La RDC accepte de rapatrier ses citoyens expulsés de Grande-Bretagne

La République démocratique du Congo (RDC) a accepté de reprendre ses citoyens expulsés du Royaume-Uni. Après d’intenses négociations et de fortes pressions des autorités britanniques, Londres et Kinshasa sont finalement parvenus à un accord prévoyant le rapatriement des ressortissants congolais expulsés du Royaume-Uni. Cette annonce fait suite à une rencontre entre l’ambassadeur du Royaume-Uni en RDC et Crispin Mbadu, ministre délégué congolais pour la Diaspora et la Francophonie, après plusieurs semaines de tensions diplomatiques entre Londres et Kinshasa. Selon la partie britannique, la RDC a finalement accepté de reprendre ses citoyens expulsés du Royaume-Uni, ainsi que ceux qui y ont été condamnés.

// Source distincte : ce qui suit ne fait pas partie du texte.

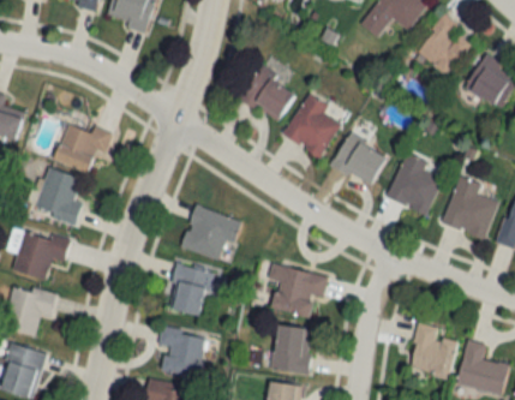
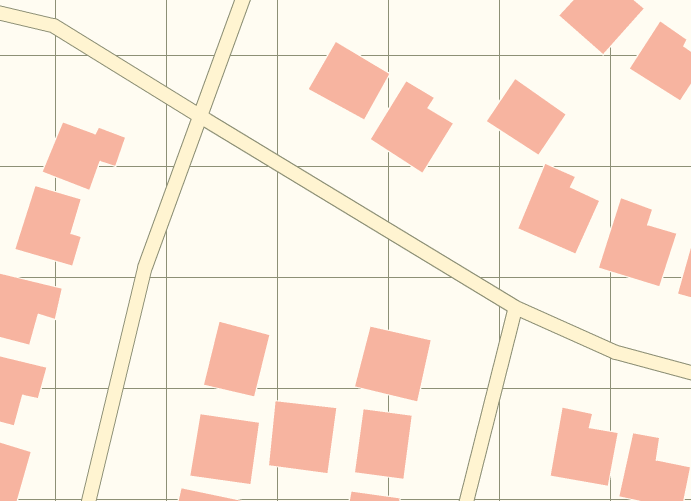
building: [331,132,388,186] -> [486,78,566,156]
building: [181,204,242,258] -> none
building: none -> [268,400,337,474]

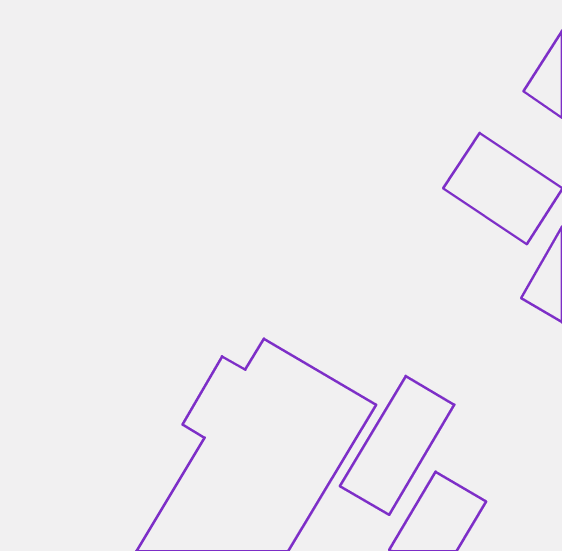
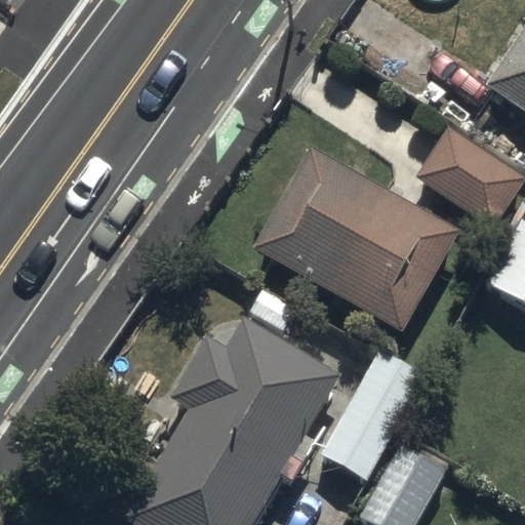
building: none -> [254,152,460,333]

Si la partie congolaise n’a fait aucune déclaration ni commentaire, Londres présente ce compromis comme une avancée positive. Après avoir salué l’accord, la ministre britannique de l’Intérieur, Shabana Mahmood, a averti tous les gouvernements étrangers qui refuseraient le retour de leurs citoyens qu’ils « en subiraient les conséquences ». Bien que Londres ait déjà critiqué la République démocratique du Congo (RDC) pour son manque de coopération dans le rapatriement de ses citoyens sans papiers, la pression sur Kinshasa n’a cessé de croître depuis fin décembre, date à laquelle les autorités britanniques ont décidé d’imposer des restrictions de visas afin de contraindre le Congo à négocier. Suite à cette décision, le Royaume-Uni a menacé d’aller plus loin et de suspendre définitivement la délivrance de visas aux ressortissants congolais.

Avant de parvenir à un accord, de nombreuses réunions ont eu lieu entre les deux parties. Selon une source proche du dossier, ces réunions auront désormais pour objectif de finaliser les modalités pratiques des opérations de rapatriement. La RDC exige que ces opérations soient menées dans le strict respect des conditions requises, notamment la vérification préalable de l’identité des personnes concernées et le respect des droits humains. Kinshasa réaffirme que l’expulsion est interdite en cas de doute sur la nationalité de la personne concernée.